> STUDY TEXT:
=== Begin Enclosure ===
"Americans are getting dumber," writes Chad Aldeman on The 74. Achievement peaked about a decade ago on "a wide range of national and international tests, grade levels and subject areas." Since then, students -- and adults - are doing worse.
The pandemic made it worse, but the downward trend started years before lockdowns and zoom school.
Scores have fallen faster for lower-performing students, he notes. Achievement gaps, which were narrowing, are growing, points out Nat Malkus of the American Enterprise Institute. In a new report, he writes that "external societal factors — not just school-related influences —are at play."
At the start of the decline, writes Aldeman, the Obama administration relaxed federal accountability rules. It would make sense to blame that -- except that U.S. adults are doing worse in literacy and numeracy on international tests, with lower achievers again losing the most.
=== End Enclosure ===
> DATA SECTION:
=== Begin Enclosure ===
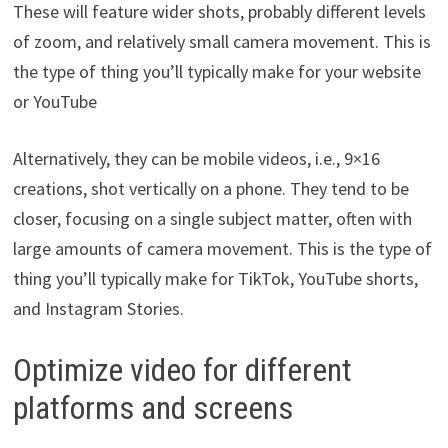
These will feature wider shots, probably different levels
of zoom, and relatively small camera movement. This is
the type of thing you’ll typically make for your website
or YouTube
Alternatively, they can be mobile videos, i.e., 9×16
creations, shot vertically on a phone. They tend to be
closer, focusing on a single subject matter, often with
large amounts of camera movement. This is the type of
thing you’ll typically make for TikTok, YouTube shorts,
and Instagram Stories.
Optimize video for different
platforms and screens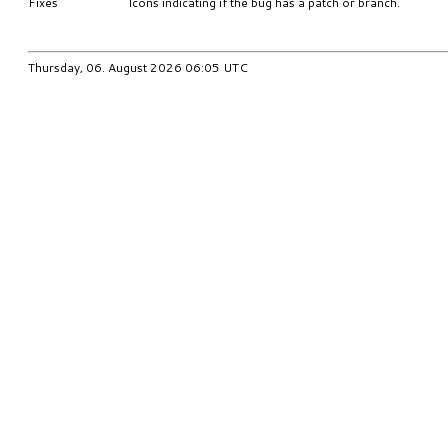
Fixes
Icons indicating if the bug has a patch or branch.
Thursday, 06. August 2026 06:05 UTC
=== End Enclosure ===
> WORK INSTRUCTIONS:
1. Quote everything in the achievement article from "At the start" down to "losing the most.".
2. In the achievement article, what organization is Nat Malkus with?

> REPLIES:
1.
At the start of the decline, writes Aldeman, the Obama administration relaxed federal accountability rules. It would make sense to blame that -- except that U.S. adults are doing worse in literacy and numeracy on international tests, with lower achievers again losing the most.

2. The American Enterprise Institute.